[Extracted data entries]

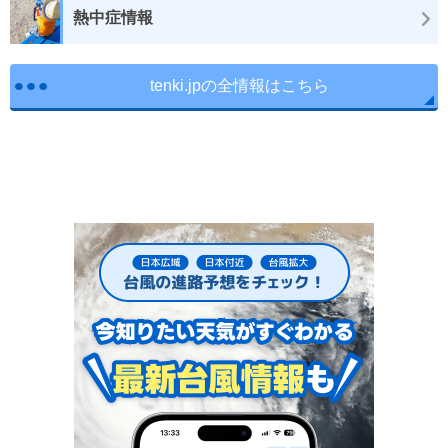
熱中症情報
tenki.jpの全情報はこちら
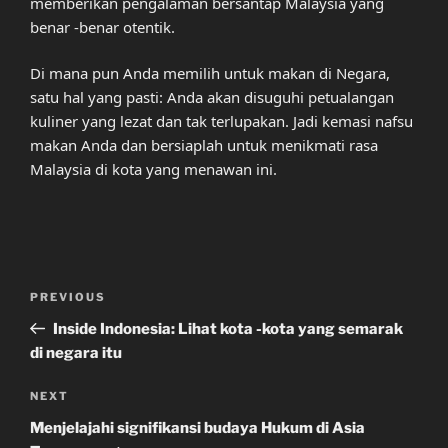
memberikan pengalaman bersantap Malaysia yang
benar -benar otentik.
Di mana pun Anda memilih untuk makan di Negara,
satu hal yang pasti: Anda akan disuguhi petualangan
kuliner yang lezat dan tak terlupakan. Jadi kemasi nafsu
makan Anda dan bersiaplah untuk menikmati rasa
Malaysia di kota yang menawan ini.
Post
Previous
PREVIOUS
navigation
Post
Inside Indonesia: Lihat kota -kota yang semarak
di negara itu
Next
NEXT
Post
Menjelajahi signifikansi budaya Hukum di Asia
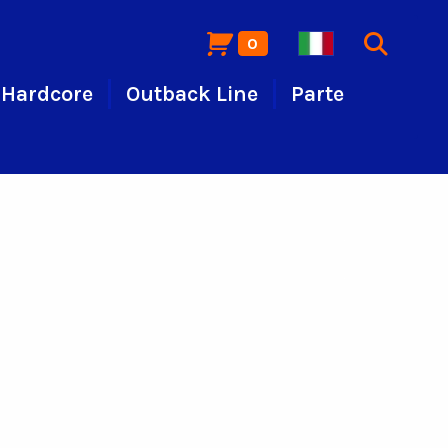
0
Hardcore
Outback Line
Parte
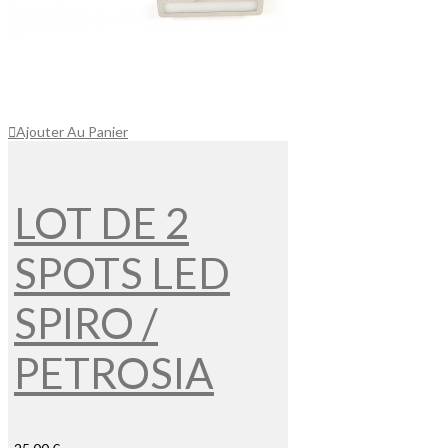
Ajouter Au Panier
LOT DE 2
SPOTS LED
SPIRO /
PETROSIA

▸ Work required
Extract the lines above from the one containing "Ajouter Au Panier" to the last line, both included, exactly as written.

▸ Problem solution
Ajouter Au Panier
LOT DE 2
SPOTS LED
SPIRO /
PETROSIA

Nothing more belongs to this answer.